UNESCO Urges Action Against AI-Driven Gender Violence

UNESCO
3 min read

The United Nations Educational, Scientific, and Cultural Organisation (UNESCO) has called for immediate action to protect women journalists and secure safer online spaces, after it revealed that nearly 75% of women journalists experience online harassment, and one in four face physical or death threats. UNESCO noted that with the rise of artificial intelligence-powered tools like deepfakes and automated doxxing, these threats are escalating, creating an alarming new frontier of digital violence.

As highlighted in UNESCO’s 2022 study, The Chilling, the issue extends beyond journalism; globally, 58% of young women and girls have experienced harassment on social media, highlighting the widespread and growing scale of online abuse.

When an AI-generated deepfake of a woman journalist spreads online, it attacks far more than her image; it threatens her credibility, safety, and voice. As generative AI becomes more sophisticated, the digital tools used to intimidate and silence women journalists, and women in general, are growing stronger and more pervasive.

In response, UNESCO is spearheading a campaign with major media outlets to spotlight the rising dangers of AI-driven threats. Women journalists increasingly face gendered disinformation, surveillance, deepfakes, and harassment, a pattern of abuse known as Technology-Facilitated Gender-Based Violence (TFGBV). With the rapid expansion of generative AI, this form of violence has surged, designed to silence, humiliate, and discredit women in journalism.

UNESCO’s field research confirms that these trends are happening worldwide. In Zimbabwe, 63% of surveyed women journalists reported experiencing Technology-Facilitated Gender-Based Violence (TFGBV), including hate speech and image-based abuse. Doxxing, the public exposure of private information, is also among the most common forms of online harassment. Alarmingly, these online threats often spill into the physical world, with 14% of women journalists reporting incidents of physical violence linked to digital abuse.

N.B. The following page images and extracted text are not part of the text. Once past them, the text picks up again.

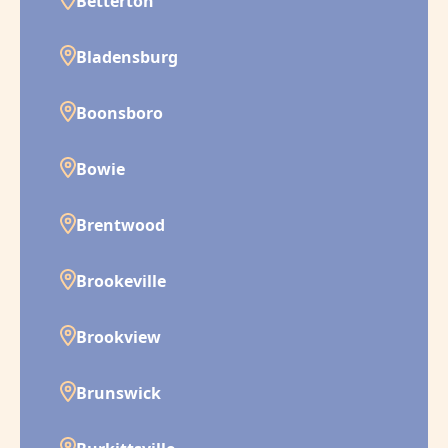
Betterton
Bladensburg
Boonsboro
Bowie
Brentwood
Brookeville
Brookview
Brunswick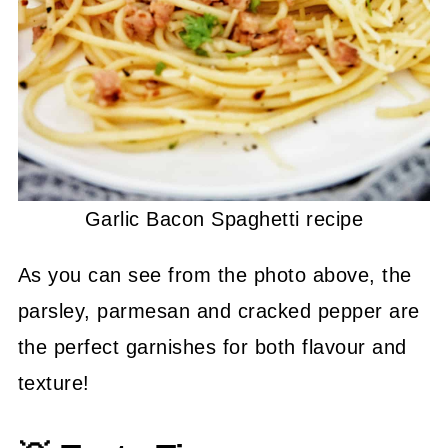
Garlic Bacon Spaghetti recipe
As you can see from the photo above, the
parsley, parmesan and cracked pepper are
the perfect garnishes for both flavour and
texture!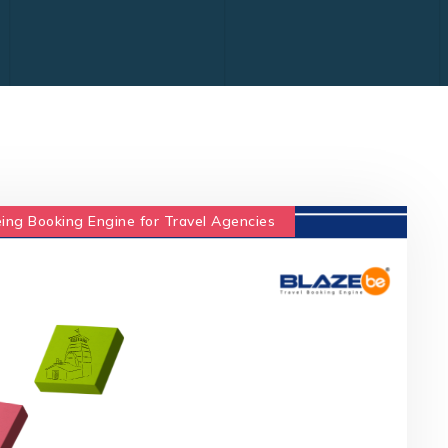
ing Booking Engine for Travel Agencies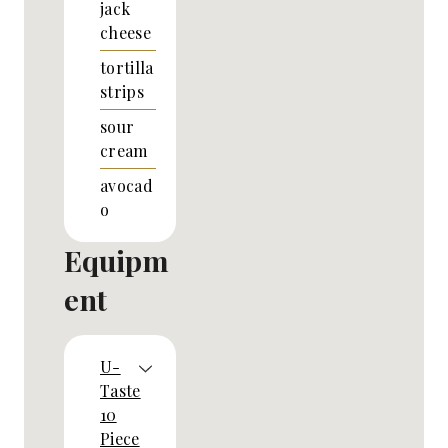
jack
cheese
tortilla
strips
sour
cream
avocad
o
Equipm
ent
U-
Taste
10
Piece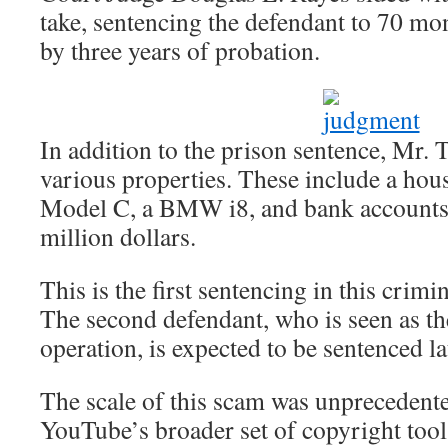
take, sentencing the defendant to 70 mo
by three years of probation.
In addition to the prison sentence, Mr. T
various properties. These include a hous
Model C, a BMW i8, and bank accounts 
million dollars.
This is the first sentencing in this crim
The second defendant, who is seen as the
operation, is expected to be sentenced lat
The scale of this scam was unprecedent
YouTube’s broader set of copyright tools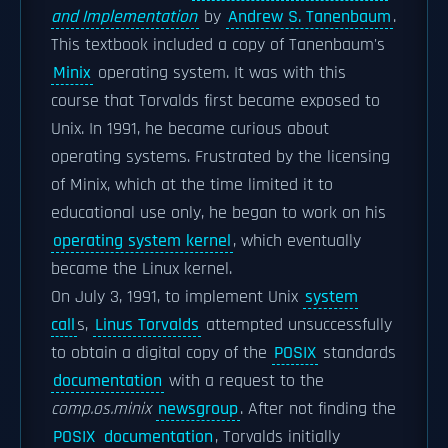
and Implementation
by
Andrew S. Tanenbaum
.
This textbook included a copy of Tanenbaum's
Minix
operating system. It was with this
course that Torvalds first became exposed to
Unix. In 1991, he became curious about
operating systems. Frustrated by the licensing
of Minix, which at the time limited it to
educational use only, he began to work on his
operating system kernel
, which eventually
became the Linux kernel.
On July 3, 1991, to implement Unix
system
call
s,
Linus Torvalds
attempted unsuccessfully
to obtain a digital copy of the
POSIX
standards
documentation
with a request to the
comp.os.minix
newsgroup
. After not finding the
POSIX
documentation
, Torvalds initially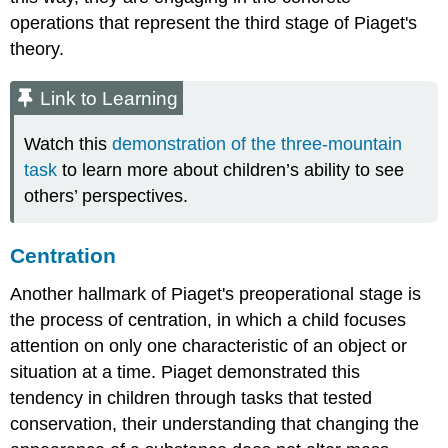
operations that represent the third stage of Piaget's
theory.
Link to Learning
Watch this
demonstration of the three-mountain
task
to learn more about children’s ability to see
others’ perspectives.
Centration
Another hallmark of Piaget's preoperational stage is
the process of
centration
, in which a child focuses
attention on only one characteristic of an object or
situation at a time. Piaget demonstrated this
tendency in children through tasks that tested
conservation
, their understanding that changing the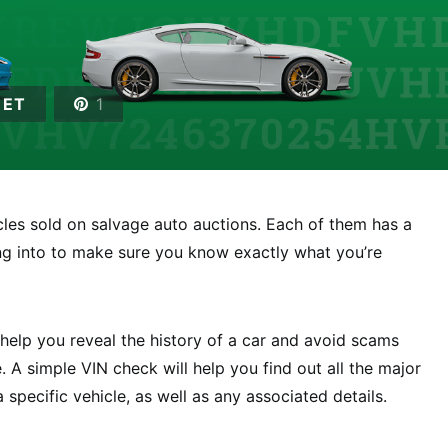
EET
1
icles sold on salvage auto auctions. Each of them has a
ing into to make sure you know exactly what you’re
elp you reveal the history of a car and avoid scams
 A simple VIN check will help you find out all the major
specific vehicle, as well as any associated details.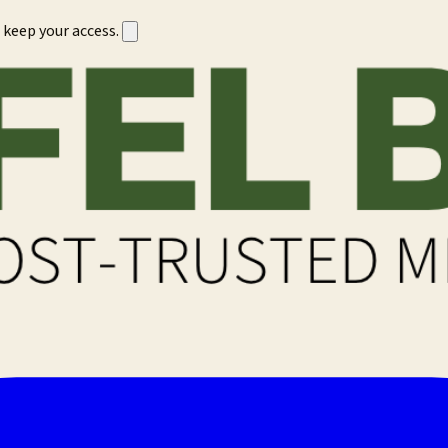
 keep your access.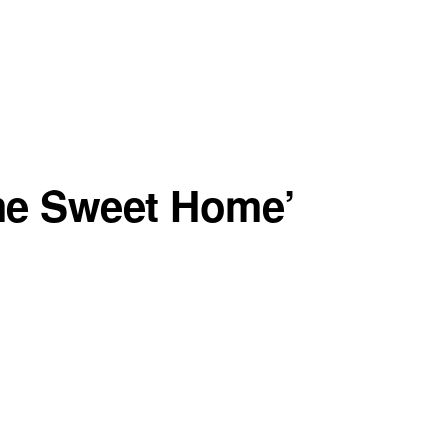
me Sweet Home’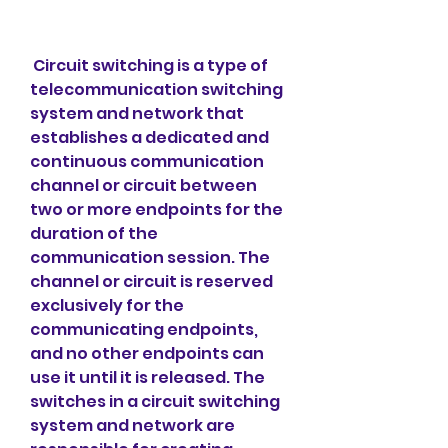
 Circuit switching is a type of 
telecommunication switching 
system and network that 
establishes a dedicated and 
continuous communication 
channel or circuit between 
two or more endpoints for the 
duration of the 
communication session. The 
channel or circuit is reserved 
exclusively for the 
communicating endpoints, 
and no other endpoints can 
use it until it is released. The 
switches in a circuit switching 
system and network are 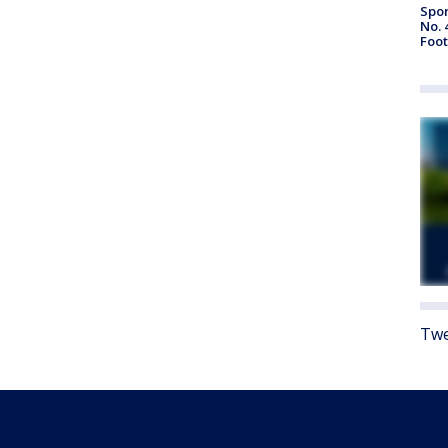
Spor
No. 
Foot
Twe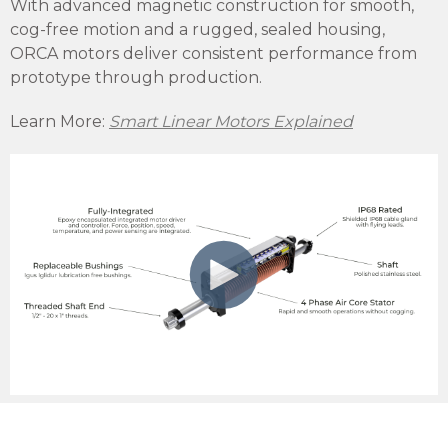
With advanced magnetic construction for smooth,
cog-free motion and a rugged, sealed housing,
ORCA motors deliver consistent performance from
prototype through production.
Learn More:
Smart Linear Motors Explained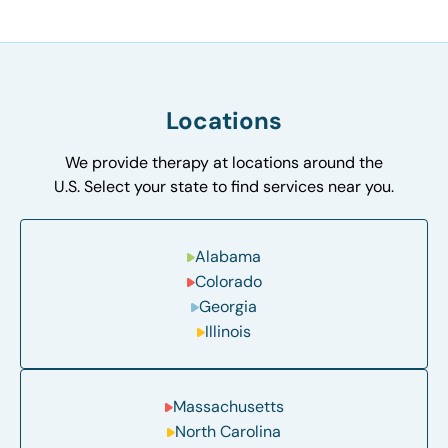
Locations
We provide therapy at locations around the
U.S. Select your state to find services near you.
Alabama
Colorado
Georgia
Illinois
Massachusetts
North Carolina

The International Day to End Impunity for Crimes against Journalists (IDEI), observed every November 2, underscores the urgent need to protect journalists and hold perpetrators accountable. IDEI 2025, themed Chat GBV: Raising Awareness on AI-Facilitated Gender-Based Violence Against Women Journalists, aims to confront these growing threats while reinforcing the United Nations Plan of Action on the Safety of Journalists and the Issue of Impunity.

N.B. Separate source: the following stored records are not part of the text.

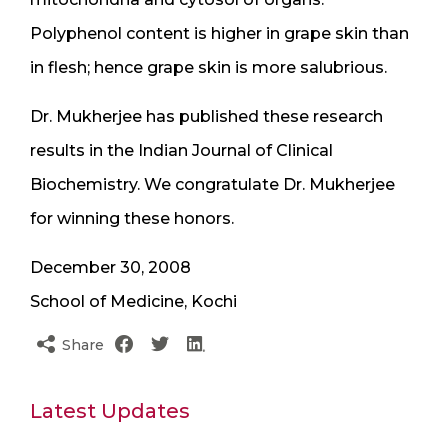
Polyphenol content is higher in grape skin than
in flesh; hence grape skin is more salubrious.
Dr. Mukherjee has published these research
results in the Indian Journal of Clinical
Biochemistry. We congratulate Dr. Mukherjee
for winning these honors.
December 30, 2008
School of Medicine, Kochi
Share
Latest Updates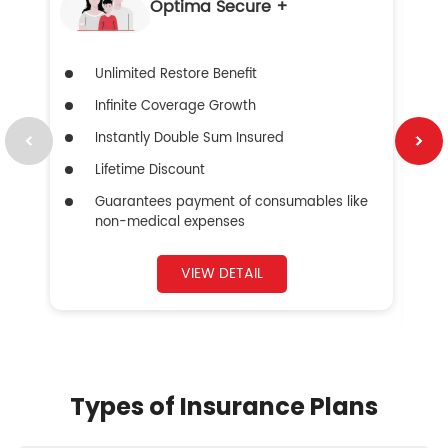
Optima Secure +
Unlimited Restore Benefit
Infinite Coverage Growth
Instantly Double Sum Insured
Lifetime Discount
Guarantees payment of consumables like
non-medical expenses
VIEW DETAIL
Types of Insurance Plans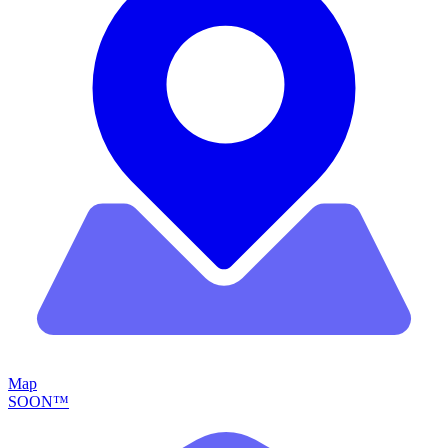
Map
SOON™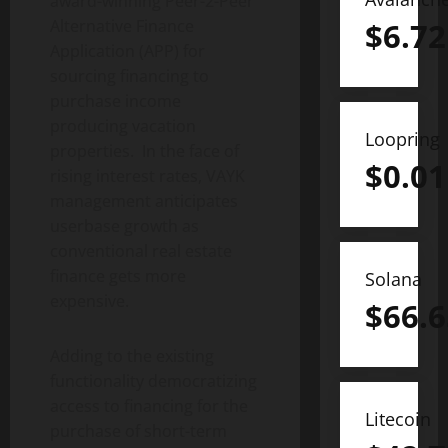
award-winning Peer-2-Peer
Alternative Finance
$
6.72
Application (APP) for
sourcing financing to
purchase income
producing vacation
Loopring
properties. In the face of
$
0.01
rising interest rates, VAYK
management anticipates
userbase growth as
conventional real estate
finance gets more
Solana
expensive.
$
66.6
Adding to the existing
functionality democratizing
access to financing for the
Litecoin
purchase of short-term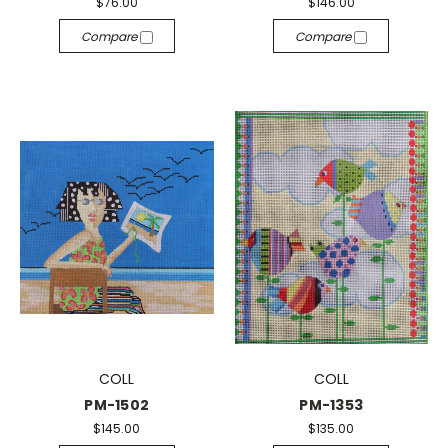
$76.00
$146.00
Compare
Compare
COLL
COLL
PM-1502
PM-1353
$145.00
$135.00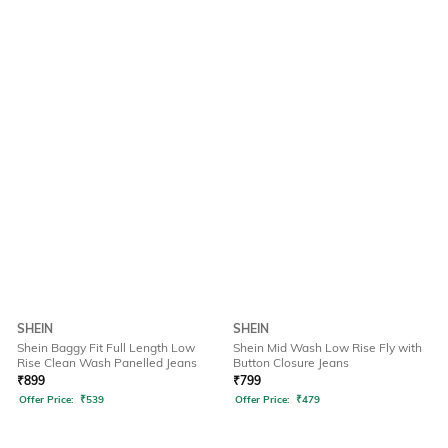
SHEIN
SHEIN
Shein Baggy Fit Full Length Low
Shein Mid Wash Low Rise Fly with
Rise Clean Wash Panelled Jeans
Button Closure Jeans
₹
899
₹
799
Offer Price:
₹
539
Offer Price:
₹
479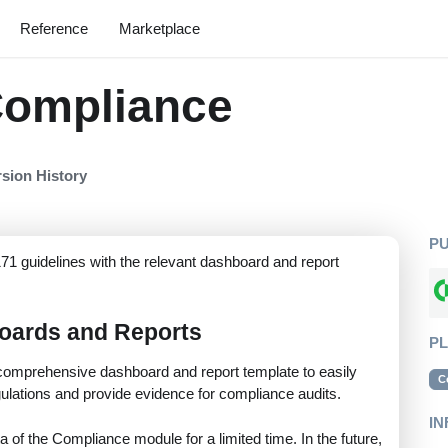
Reference
Marketplace
Compliance
rsion History
P
71 guidelines with the relevant dashboard and report
oards and Reports
P
omprehensive dashboard and report template to easily
C
lations and provide evidence for compliance audits.
IN
a of the Compliance module for a limited time. In the future,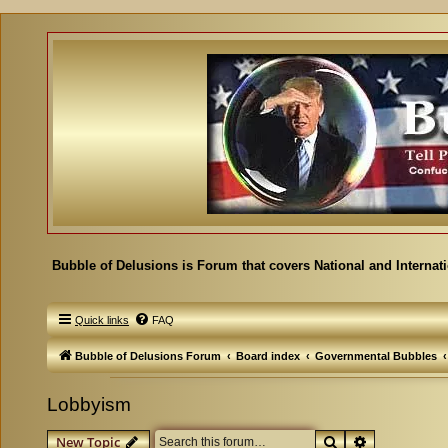
Bubble of Delusions is Forum that covers National and Internat
Quick links
FAQ
Bubble of Delusions Forum
Board index
Governmental Bubbles
Lobbyism
Search
Advanced se
New Topic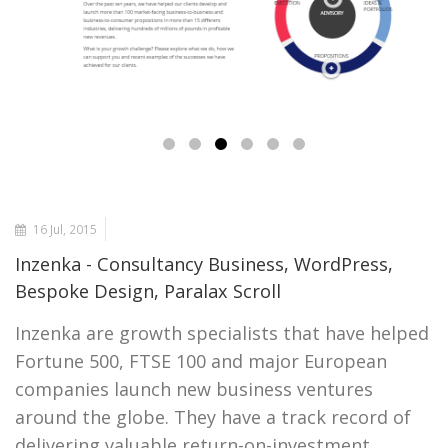
16 Jul, 2015
Inzenka - Consultancy Business, WordPress,
Bespoke Design, Paralax Scroll
Inzenka are growth specialists that have helped
Fortune 500, FTSE 100 and major European
companies launch new business ventures
around the globe. They have a track record of
delivering valuable return-on-investment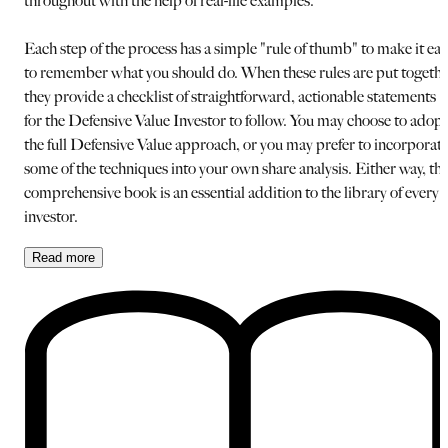
throughout with the help of real-life examples.
Each step of the process has a simple "rule of thumb" to make it eas
to remember what you should do. When these rules are put togeth
they provide a checklist of straightforward, actionable statements
for the Defensive Value Investor to follow. You may choose to adopt
the full Defensive Value approach, or you may prefer to incorporat
some of the techniques into your own share analysis. Either way, thi
comprehensive book is an essential addition to the library of every
investor.
Read
more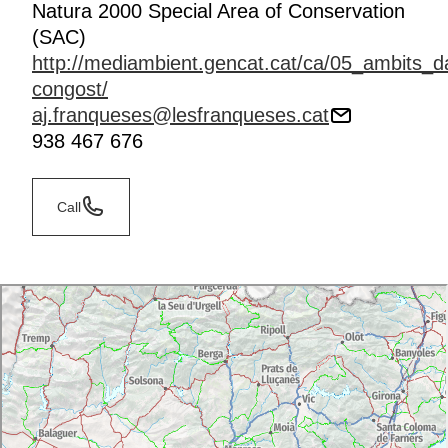
Natura 2000 Special Area of Conservation
(SAC)
http://mediambient.gencat.cat/ca/05_ambits_da
congost/
aj.franqueses@lesfranqueses.cat
938 467 676
Call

The campaign calls for stronger dialogue, advocacy, and policy action to expose and counter AI-facilitated violence, ensuring safer digital and physical spaces for women journalists.

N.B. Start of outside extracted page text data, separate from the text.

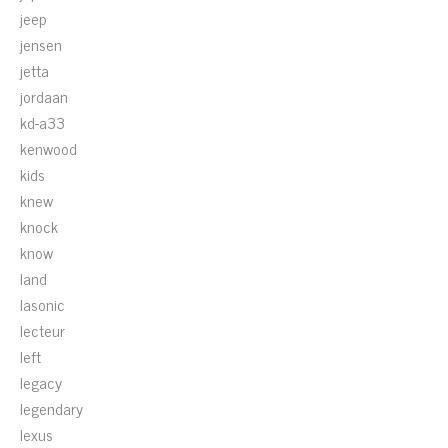
jeep
jensen
jetta
jordaan
kd-a33
kenwood
kids
knew
knock
know
land
lasonic
lecteur
left
legacy
legendary
lexus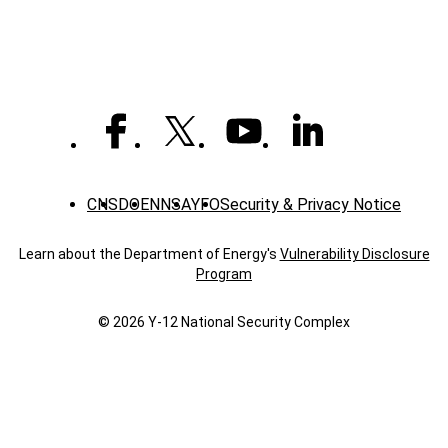
CNS
DOE
NNSA
YFO
Security & Privacy Notice
Learn about the Department of Energy's
Vulnerability Disclosure
Program
© 2026 Y‑12 National Security Complex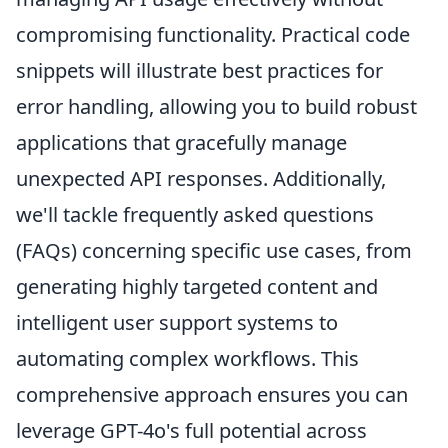
compromising functionality. Practical code
snippets will illustrate best practices for
error handling, allowing you to build robust
applications that gracefully manage
unexpected API responses. Additionally,
we'll tackle frequently asked questions
(FAQs) concerning specific use cases, from
generating highly targeted content and
intelligent user support systems to
automating complex workflows. This
comprehensive approach ensures you can
leverage GPT-4o's full potential across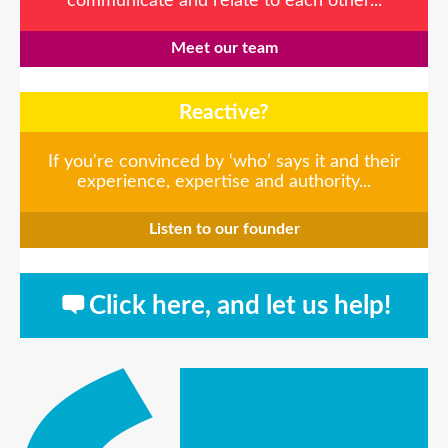
communicate and relate to each other...
Meet our team
Reactive?
If you're convinced by ‘who’ says it and their
experience, expertise and authority...
Listen to our founder
Click here, and let us help!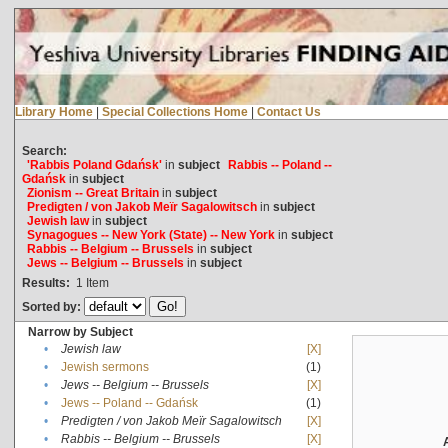
Library Home
|
Special Collections Home
|
Contact Us
Search:
'Rabbis Poland Gdańsk'
in
subject
Rabbis -- Poland --
Gdańsk
in
subject
Zionism -- Great Britain
in
subject
Predigten / von Jakob Meïr Sagalowitsch
in
subject
Jewish law
in
subject
Synagogues -- New York (State) -- New York
in
subject
Rabbis -- Belgium -- Brussels
in
subject
Jews -- Belgium -- Brussels
in
subject
Results:
1
Item
Sorted by:
Narrow by Subject
•
Jewish law
[X]
•
Jewish sermons
(1)
•
Jews -- Belgium -- Brussels
[X]
•
Jews -- Poland -- Gdańsk
(1)
•
Predigten / von Jakob Meïr Sagalowitsch
[X]
•
Rabbis -- Belgium -- Brussels
[X]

The 2025 IDEI slogan draws attention to the alarming ease with which AI technologies can be misused to silence women journalists, distorting their words, erasing their presence, and amplifying hate. As AI reshapes the information landscape, safeguarding women journalists is essential for protecting freedom of expression for all. UNESCO invites everyone to raise their voice against AI-driven gender-based violence, watch the campaign, and help share its message.